Hoewel de tijd die [minderjarige] bij de moeder thuis doorbrengt sinds de beschikking van 14 januari 2020 flink is uitgebreid, is het een te grote stap om [minderjarige] op dit moment direct volledig thuis te plaatsen. In verband met de kindeigen problematiek van [minderjarige] , en dan met name haar autisme, is het namelijk belangrijk en wenselijk dat [minderjarige] op veranderingen in haar leven wordt voorbereid. Om de overgang tussen [minderjarige] ’s verblijf bij het Zonnehuis en haar plaatsing bij de moeder thuis voor [minderjarige] geleidelijk te laten verlopen, zal de kinderrechter de machtiging tot uithuisplaatsing van [minderjarige] nog eenmaal verlengen voor de duur van maximaal twee maanden. In deze periode dient de GI intensief toe te werken aan een plaatsing van [minderjarige] bij de moeder thuis, waarbij zij geleidelijk aan steeds meer tijd bij de moeder thuis door zal brengen. De begeleiding van JenS van de moeder dient daartoe, indien nodig, te worden geïntensiveerd.

6.De beslissing

De kinderrechter:
6.1.
verlengt de ondertoezichtstelling van [minderjarige] met ingang van 19 juli 2021 tot 19 juli 2022;
6.2.
verlengt de machtiging tot uithuisplaatsing van [minderjarige] in een accommodatie zorgaanbieder met ingang van 19 juli 2021 tot 19 september 2021;
6.3.
verklaart deze beschikking uitvoerbaar bij voorraad;
6.4.
wijst af het meer of anders verzochte;
Deze beslissing is gegeven door mr. C. Drent, kinderrechter, en in het openbaar uitgesproken op 14 juli 2021 in tegenwoordigheid van mr. B.C. Groen - Witvliet, als griffier.
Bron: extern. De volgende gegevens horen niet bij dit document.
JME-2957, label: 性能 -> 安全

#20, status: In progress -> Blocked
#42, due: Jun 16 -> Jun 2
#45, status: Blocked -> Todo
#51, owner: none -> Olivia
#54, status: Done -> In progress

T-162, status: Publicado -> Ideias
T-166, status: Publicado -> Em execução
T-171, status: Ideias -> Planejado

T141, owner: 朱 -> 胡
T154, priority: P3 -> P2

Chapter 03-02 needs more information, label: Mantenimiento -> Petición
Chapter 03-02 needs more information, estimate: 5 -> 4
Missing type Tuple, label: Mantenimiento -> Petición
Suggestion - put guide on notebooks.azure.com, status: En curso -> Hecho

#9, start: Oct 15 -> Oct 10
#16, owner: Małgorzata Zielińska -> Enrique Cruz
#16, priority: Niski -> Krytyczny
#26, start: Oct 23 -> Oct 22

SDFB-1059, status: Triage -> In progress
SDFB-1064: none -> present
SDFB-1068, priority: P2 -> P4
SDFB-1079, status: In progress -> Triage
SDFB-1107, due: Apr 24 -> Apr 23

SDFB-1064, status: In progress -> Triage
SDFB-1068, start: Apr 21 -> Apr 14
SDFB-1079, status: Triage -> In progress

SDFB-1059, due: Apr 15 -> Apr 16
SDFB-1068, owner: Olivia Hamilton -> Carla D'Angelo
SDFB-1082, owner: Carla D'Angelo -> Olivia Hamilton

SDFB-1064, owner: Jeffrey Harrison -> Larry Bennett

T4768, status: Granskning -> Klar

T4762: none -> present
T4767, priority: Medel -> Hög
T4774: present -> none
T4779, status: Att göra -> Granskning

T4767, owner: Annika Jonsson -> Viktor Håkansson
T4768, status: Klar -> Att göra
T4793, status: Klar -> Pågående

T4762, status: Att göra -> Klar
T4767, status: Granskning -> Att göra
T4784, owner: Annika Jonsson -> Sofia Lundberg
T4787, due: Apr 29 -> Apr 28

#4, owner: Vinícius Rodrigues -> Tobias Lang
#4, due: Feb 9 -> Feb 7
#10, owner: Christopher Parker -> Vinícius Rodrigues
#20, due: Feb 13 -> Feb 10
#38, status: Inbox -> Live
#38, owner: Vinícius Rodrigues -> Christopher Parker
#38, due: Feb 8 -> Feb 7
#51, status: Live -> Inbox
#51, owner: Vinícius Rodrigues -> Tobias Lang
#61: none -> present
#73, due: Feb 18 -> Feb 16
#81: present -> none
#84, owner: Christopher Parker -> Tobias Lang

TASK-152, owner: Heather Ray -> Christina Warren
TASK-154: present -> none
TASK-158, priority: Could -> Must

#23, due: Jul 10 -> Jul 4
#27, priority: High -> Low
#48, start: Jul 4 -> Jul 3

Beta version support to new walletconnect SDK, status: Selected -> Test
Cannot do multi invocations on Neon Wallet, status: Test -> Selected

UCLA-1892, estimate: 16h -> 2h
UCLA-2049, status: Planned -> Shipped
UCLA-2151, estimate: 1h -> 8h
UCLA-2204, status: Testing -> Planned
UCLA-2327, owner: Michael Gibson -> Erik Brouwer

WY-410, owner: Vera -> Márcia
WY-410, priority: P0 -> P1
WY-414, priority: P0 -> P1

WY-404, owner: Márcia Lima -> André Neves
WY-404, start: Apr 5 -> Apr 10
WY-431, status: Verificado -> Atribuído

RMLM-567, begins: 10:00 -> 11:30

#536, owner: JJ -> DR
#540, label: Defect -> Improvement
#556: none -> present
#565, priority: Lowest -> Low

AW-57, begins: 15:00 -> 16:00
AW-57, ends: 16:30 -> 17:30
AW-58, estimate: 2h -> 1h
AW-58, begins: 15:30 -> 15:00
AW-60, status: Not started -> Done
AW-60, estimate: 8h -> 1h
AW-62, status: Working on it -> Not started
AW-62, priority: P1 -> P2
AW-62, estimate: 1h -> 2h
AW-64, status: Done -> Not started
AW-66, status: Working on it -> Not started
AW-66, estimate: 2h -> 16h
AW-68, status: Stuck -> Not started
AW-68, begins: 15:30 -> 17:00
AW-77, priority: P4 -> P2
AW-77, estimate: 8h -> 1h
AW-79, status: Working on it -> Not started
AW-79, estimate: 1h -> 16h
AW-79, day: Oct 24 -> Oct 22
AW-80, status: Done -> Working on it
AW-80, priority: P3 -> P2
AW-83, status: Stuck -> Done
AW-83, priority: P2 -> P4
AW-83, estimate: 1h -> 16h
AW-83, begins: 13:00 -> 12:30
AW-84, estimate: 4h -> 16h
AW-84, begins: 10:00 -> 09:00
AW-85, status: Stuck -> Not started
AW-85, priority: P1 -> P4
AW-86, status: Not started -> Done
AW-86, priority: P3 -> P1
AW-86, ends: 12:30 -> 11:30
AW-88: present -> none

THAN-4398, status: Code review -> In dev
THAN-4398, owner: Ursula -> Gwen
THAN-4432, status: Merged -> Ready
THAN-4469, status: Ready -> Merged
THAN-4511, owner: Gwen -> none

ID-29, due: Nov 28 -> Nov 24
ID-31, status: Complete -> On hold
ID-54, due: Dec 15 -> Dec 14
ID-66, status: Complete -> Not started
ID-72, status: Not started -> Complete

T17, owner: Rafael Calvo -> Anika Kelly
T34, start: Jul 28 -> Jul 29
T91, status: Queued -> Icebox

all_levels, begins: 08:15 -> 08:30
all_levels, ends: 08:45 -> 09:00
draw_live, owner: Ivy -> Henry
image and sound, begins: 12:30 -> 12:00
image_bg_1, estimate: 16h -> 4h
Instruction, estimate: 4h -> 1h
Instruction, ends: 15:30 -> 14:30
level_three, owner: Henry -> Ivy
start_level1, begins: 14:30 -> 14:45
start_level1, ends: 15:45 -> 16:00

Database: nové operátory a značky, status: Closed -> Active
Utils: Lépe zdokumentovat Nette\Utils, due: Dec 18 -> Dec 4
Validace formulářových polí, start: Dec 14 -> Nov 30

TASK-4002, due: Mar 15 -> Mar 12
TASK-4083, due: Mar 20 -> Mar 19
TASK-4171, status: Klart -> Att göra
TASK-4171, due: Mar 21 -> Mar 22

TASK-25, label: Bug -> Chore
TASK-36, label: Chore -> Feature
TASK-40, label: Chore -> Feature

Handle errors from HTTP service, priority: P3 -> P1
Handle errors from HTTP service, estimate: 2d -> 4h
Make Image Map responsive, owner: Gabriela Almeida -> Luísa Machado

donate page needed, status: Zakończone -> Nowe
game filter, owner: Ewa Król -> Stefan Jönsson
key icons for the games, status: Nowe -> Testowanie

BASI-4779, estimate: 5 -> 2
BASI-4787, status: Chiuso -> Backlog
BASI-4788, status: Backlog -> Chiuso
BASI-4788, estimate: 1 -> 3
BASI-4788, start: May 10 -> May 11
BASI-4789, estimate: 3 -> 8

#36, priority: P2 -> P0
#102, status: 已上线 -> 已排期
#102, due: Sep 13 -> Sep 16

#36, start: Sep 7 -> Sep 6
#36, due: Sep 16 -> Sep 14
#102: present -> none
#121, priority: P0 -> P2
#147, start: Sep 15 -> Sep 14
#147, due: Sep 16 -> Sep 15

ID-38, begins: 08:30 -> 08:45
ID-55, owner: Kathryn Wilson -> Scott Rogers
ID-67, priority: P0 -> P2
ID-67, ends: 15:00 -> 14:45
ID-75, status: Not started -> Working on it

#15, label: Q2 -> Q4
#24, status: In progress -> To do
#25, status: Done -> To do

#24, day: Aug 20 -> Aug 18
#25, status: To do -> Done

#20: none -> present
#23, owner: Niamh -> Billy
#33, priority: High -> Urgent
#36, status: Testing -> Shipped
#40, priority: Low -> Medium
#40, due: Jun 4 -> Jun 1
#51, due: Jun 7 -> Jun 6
Hoger beroep tegen deze beschikking kan worden ingesteld:
- door de verzoekers en de belanghebbende(n) aan wie een afschrift van de beschikking is verstrekt of verzonden, binnen drie maanden na de dag van de uitspraak;
- door andere belanghebbenden binnen drie maanden na de betekening daarvan of nadat de beschikking aan hen op een andere wijze bekend is geworden.
Het hoger beroep moet, door tussenkomst van een advocaat, worden ingediend bij de griffie van het gerechtshof te ‘s-Hertogenbosch.